How often do we hear of an automobile taking off on it’s own and causing an accident and or death.?? Running rampant around town causing damage. NEVER. Should it start now with a Semi?. If these trucks are so easy to hack what is stopping some hacker from going nuts hacking several at a time? “‘I guess we are being told we humans are too stupid to be trusted behind the wheel of a vehicle and technology is so much safer.”
How may remember when the ECM was first put in Semi trucks to run the engine? CA HP wanted a hand held unit they could carry in the patrol car that could electronically shut down a semi on the highway by disabling the ECM . Aren’t you glad they never got it? When it comes to these autonomous trucks they are not telling you how easy it can be altered . Lightening charge near by, frequencies getting mixed due to electric charges and drops in voltage, heavy over cast.One bad electrical connection that works loose and no longer accepts commands.So many things to go wrong.. How is this autonomous truck going to be controlled when somethings is bad in the main computer or receiver antenna system that does not respond to the commands ? Lots of questions unanswered.. Too many not answered to be comfortable with.
mousekiller says
Technology can be amazing. Take the GPS for instance.have you ever thought of how many are in operation on our highways in a day? Say 500,000 GPS units of all brands in all kinds of vehicles are turned on and being used in a day around the US. Satellites do this constantly. How? That is a lot of signals and communications going on every second of the day. Do they mess up ?. We think they do when the GPS tells us to do something we question. But was is a glitch? If that same kind of satellite can read your license plate from space why can’t a joy stick using that same sat system back a trailer into a dock or negotiate city traffic? Options galore. Many we have not thought of yet. As far as needing a driver or person to crank the dollies and pull the pin. Already done with out the person . Years ago we flipped the switch on the dash to unlock the 5th wheel. Yard jockeys ring a bell? There is already for many years air and electric gearing on the dollies to do the cranking. So that is removing the body from the equation.Remember Gateway trucking? They and a couple of other carriers were testing it back in the late 60s early 70s. did not seem to catch on.
Don M says
Another reason to avoid Walmart.
David D. says
100% of the presentations of Autonomous trucks depict a perfect truck simply driving on a perfect highway in perfect weather in a perfect world with almost no other vehicles on the road.
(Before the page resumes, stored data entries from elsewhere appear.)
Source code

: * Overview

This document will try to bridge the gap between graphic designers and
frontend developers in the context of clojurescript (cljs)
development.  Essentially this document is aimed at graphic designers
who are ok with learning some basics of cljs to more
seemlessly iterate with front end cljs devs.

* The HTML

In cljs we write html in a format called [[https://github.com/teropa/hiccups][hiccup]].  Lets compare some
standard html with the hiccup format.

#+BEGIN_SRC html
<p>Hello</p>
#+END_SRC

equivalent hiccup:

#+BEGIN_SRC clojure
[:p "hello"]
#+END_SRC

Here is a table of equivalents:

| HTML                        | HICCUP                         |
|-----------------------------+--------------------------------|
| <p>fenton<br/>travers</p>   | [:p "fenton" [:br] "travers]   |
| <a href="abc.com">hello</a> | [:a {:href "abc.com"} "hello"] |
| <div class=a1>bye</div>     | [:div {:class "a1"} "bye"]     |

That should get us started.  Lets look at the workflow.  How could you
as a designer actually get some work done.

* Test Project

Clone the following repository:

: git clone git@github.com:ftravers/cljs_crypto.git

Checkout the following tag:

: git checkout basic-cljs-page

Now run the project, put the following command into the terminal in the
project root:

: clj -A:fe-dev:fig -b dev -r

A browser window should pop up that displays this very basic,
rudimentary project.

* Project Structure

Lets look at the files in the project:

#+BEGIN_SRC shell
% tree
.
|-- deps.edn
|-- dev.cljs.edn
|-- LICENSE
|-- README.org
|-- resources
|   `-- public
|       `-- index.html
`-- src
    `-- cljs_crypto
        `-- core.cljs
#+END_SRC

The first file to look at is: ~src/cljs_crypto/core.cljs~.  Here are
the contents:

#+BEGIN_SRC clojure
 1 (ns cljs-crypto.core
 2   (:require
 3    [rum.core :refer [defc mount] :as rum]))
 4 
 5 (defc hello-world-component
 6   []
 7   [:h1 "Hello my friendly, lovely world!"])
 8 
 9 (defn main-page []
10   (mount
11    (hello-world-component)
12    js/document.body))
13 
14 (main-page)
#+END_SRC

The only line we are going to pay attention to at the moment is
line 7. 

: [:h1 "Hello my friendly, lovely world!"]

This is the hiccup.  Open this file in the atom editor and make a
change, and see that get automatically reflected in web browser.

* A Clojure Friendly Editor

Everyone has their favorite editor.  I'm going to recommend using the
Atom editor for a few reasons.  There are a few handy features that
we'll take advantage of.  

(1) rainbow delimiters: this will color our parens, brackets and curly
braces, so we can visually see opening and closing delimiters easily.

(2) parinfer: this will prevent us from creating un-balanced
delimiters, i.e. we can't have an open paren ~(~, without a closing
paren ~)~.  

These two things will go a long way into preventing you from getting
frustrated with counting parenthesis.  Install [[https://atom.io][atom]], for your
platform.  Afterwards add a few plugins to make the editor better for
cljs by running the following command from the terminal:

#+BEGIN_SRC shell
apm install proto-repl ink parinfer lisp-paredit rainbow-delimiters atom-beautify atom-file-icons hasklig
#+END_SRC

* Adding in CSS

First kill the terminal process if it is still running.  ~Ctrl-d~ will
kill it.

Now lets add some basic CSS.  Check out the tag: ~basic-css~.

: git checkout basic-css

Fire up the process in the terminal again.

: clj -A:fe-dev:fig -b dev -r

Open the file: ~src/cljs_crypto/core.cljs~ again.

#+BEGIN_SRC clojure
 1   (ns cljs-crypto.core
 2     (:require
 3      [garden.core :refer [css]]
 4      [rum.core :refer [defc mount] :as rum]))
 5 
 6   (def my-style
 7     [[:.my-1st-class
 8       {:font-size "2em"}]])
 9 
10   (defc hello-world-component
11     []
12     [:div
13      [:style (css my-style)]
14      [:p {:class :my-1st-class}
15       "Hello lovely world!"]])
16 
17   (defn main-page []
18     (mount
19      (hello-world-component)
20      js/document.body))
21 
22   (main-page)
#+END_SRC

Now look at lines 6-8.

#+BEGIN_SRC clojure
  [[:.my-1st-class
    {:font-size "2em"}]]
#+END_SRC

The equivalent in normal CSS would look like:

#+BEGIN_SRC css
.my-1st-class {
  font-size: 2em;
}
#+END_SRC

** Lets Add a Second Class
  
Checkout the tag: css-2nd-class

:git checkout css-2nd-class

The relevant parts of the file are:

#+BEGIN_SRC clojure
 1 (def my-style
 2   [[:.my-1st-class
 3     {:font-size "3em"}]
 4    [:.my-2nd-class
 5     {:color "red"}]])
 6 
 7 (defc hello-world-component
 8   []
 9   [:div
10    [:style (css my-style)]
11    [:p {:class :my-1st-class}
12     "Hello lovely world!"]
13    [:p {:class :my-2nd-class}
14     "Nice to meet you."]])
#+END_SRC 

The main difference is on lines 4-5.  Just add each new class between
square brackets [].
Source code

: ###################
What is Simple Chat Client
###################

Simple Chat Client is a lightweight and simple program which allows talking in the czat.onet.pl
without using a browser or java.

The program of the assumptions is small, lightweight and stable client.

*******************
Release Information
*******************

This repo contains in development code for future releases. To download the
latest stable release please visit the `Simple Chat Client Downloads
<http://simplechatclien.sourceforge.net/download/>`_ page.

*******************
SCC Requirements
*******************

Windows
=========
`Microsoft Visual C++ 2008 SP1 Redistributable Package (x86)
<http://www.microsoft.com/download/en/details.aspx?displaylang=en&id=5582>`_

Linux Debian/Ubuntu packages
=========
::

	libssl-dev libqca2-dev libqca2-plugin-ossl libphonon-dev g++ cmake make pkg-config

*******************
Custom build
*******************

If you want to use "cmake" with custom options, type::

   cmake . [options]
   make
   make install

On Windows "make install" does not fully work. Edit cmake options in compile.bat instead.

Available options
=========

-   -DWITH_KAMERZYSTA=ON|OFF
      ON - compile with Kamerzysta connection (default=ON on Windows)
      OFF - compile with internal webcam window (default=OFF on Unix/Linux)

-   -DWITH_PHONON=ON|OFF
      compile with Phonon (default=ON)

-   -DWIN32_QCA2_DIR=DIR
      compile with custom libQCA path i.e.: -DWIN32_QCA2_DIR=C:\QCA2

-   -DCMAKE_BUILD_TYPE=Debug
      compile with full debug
There is ZERO indication that the designers of these things have ANY understanding of all the complexities of one normal day of truck driving in one particular state, let alone the thousands of variables a driving may face driving across different states in varying weather and to out-of-the-way locations.
They talk ENDLESSLY about improved economics, but ZERO about how such a truck is supposed to guide itself in a real-life situation.
Dave says
Not necessarily it took 23yrs to fully adapt from the cheap buggy starting in 1919 when they really started kicking out the model t and it didn’t really fade out till after the great depression in 1939 due to a fall in car sales and fuel prices. Of course depending on areas you lived also affected this.
A. Jones says
All those trucks and no one to keep the cargo safe, right on. I’d feel bad robing a driver plus its risky, but a machine nah, no guilt there.
Highway Piracy, what’s old is new again.